The task:
Please repeat the entries below exactly as written, leaving out any images.

Source data:
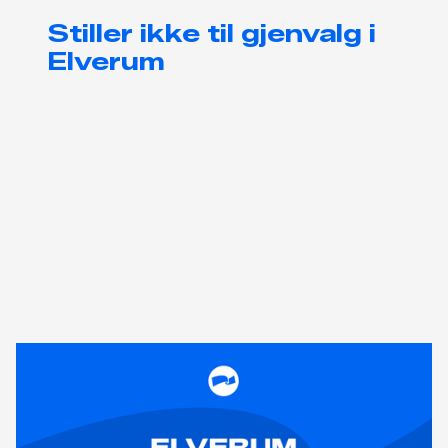
Stiller ikke til gjenvalg i
Elverum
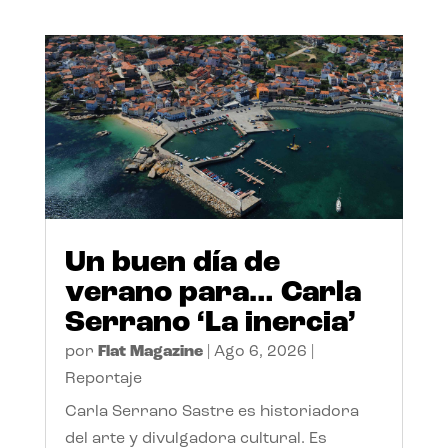
Un buen día de
verano para… Carla
Serrano ‘La inercia’
por
Flat Magazine
|
Ago 6, 2026
|
Reportaje
Carla Serrano Sastre es historiadora
del arte y divulgadora cultural. Es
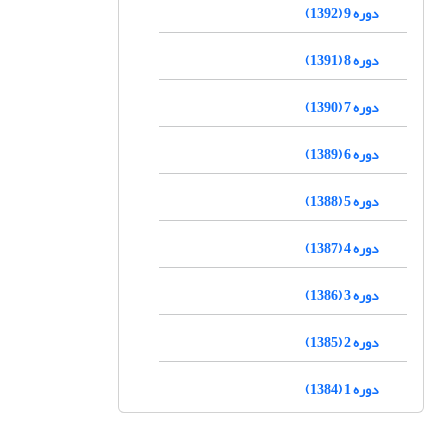
دوره 9 (1392)
دوره 8 (1391)
دوره 7 (1390)
دوره 6 (1389)
دوره 5 (1388)
دوره 4 (1387)
دوره 3 (1386)
دوره 2 (1385)
دوره 1 (1384)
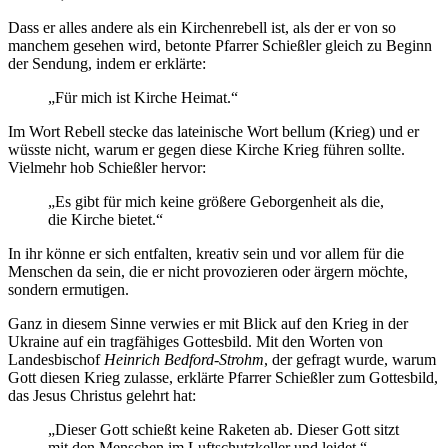
Dass er alles andere als ein Kirchenrebell ist, als der er von so
manchem gesehen wird, betonte Pfarrer Schießler gleich zu Beginn
der Sendung, indem er erklärte:
„Für mich ist Kirche Heimat.“
Im Wort Rebell stecke das lateinische Wort bellum (Krieg) und er
wüsste nicht, warum er gegen diese Kirche Krieg führen sollte.
Vielmehr hob Schießler hervor:
„Es gibt für mich keine größere Geborgenheit als die,
die Kirche bietet.“
In ihr könne er sich entfalten, kreativ sein und vor allem für die
Menschen da sein, die er nicht provozieren oder ärgern möchte,
sondern ermutigen.
Ganz in diesem Sinne verwies er mit Blick auf den Krieg in der
Ukraine auf ein tragfähiges Gottesbild. Mit den Worten von
Landesbischof
Heinrich Bedford-Strohm
, der gefragt wurde, warum
Gott diesen Krieg zulasse, erklärte Pfarrer Schießler zum Gottesbild,
das Jesus Christus gelehrt hat:
„Dieser Gott schießt keine Raketen ab. Dieser Gott sitzt
mit den Menschen im Luftschutzkeller und leidet.“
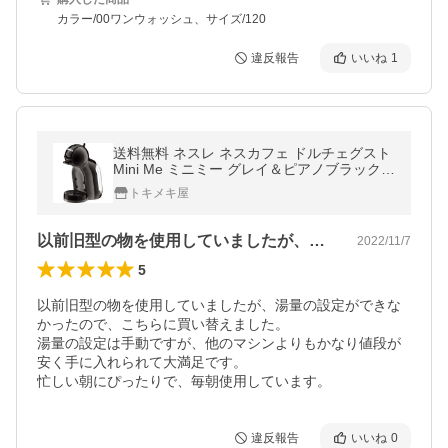
カラー/00ワンウォッシュ、サイズ/120
違反報告
いいね
1
送料無料 ネスレ ネスカフェ ドルチェグスト
Mini Me ミニミー グレイ＆ピアノブラック
MD9770-GB NESTLE 21816 ドルチェ カプ
トキメキ屋
セルコーヒーシステム
以前旧型の物を使用していましたが、湯量…
2022/11/7
5
以前旧型の物を使用していましたが、湯量の設定ができな
かったので、こちらに買い替えました。

湯量の設定は手動ですが、他のマシンよりもかなり値段が
安く手に入れられて大満足です。

忙しい朝にぴったりで、毎朝使用しています。
違反報告
いいね
0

Result:
Stiller ikke til gjenvalg i
Elverum
Un buen día de
verano para… Carla
Serrano ‘La inercia’
por
Flat Magazine
|
Ago 6, 2026
|
Reportaje
Carla Serrano Sastre es historiadora
del arte y divulgadora cultural. Es
دوره 9 (1392)
دوره 8 (1391)
دوره 7 (1390)
دوره 6 (1389)
دوره 5 (1388)
دوره 4 (1387)
دوره 3 (1386)
دوره 2 (1385)
دوره 1 (1384)
Dass er alles andere als ein Kirchenrebell ist, als der er von so
manchem gesehen wird, betonte Pfarrer Schießler gleich zu Beginn
der Sendung, indem er erklärte:
„Für mich ist Kirche Heimat.“
Im Wort Rebell stecke das lateinische Wort bellum (Krieg) und er
wüsste nicht, warum er gegen diese Kirche Krieg führen sollte.
Vielmehr hob Schießler hervor:
„Es gibt für mich keine größere Geborgenheit als die,
die Kirche bietet.“
In ihr könne er sich entfalten, kreativ sein und vor allem für die
Menschen da sein, die er nicht provozieren oder ärgern möchte,
sondern ermutigen.
Ganz in diesem Sinne verwies er mit Blick auf den Krieg in der
Ukraine auf ein tragfähiges Gottesbild. Mit den Worten von
Landesbischof
Heinrich Bedford-Strohm
, der gefragt wurde, warum
Gott diesen Krieg zulasse, erklärte Pfarrer Schießler zum Gottesbild,
das Jesus Christus gelehrt hat:
„Dieser Gott schießt keine Raketen ab. Dieser Gott sitzt
mit den Menschen im Luftschutzkeller und leidet.“
カラー/00ワンウォッシュ、サイズ/120
違反報告
いいね
1
送料無料 ネスレ ネスカフェ ドルチェグスト
Mini Me ミニミー グレイ＆ピアノブラック
MD9770-GB NESTLE 21816 ドルチェ カプ
トキメキ屋
セルコーヒーシステム
以前旧型の物を使用していましたが、湯量…
2022/11/7
5
以前旧型の物を使用していましたが、湯量の設定ができな
かったので、こちらに買い替えました。

湯量の設定は手動ですが、他のマシンよりもかなり値段が
安く手に入れられて大満足です。

忙しい朝にぴったりで、毎朝使用しています。
違反報告
いいね
0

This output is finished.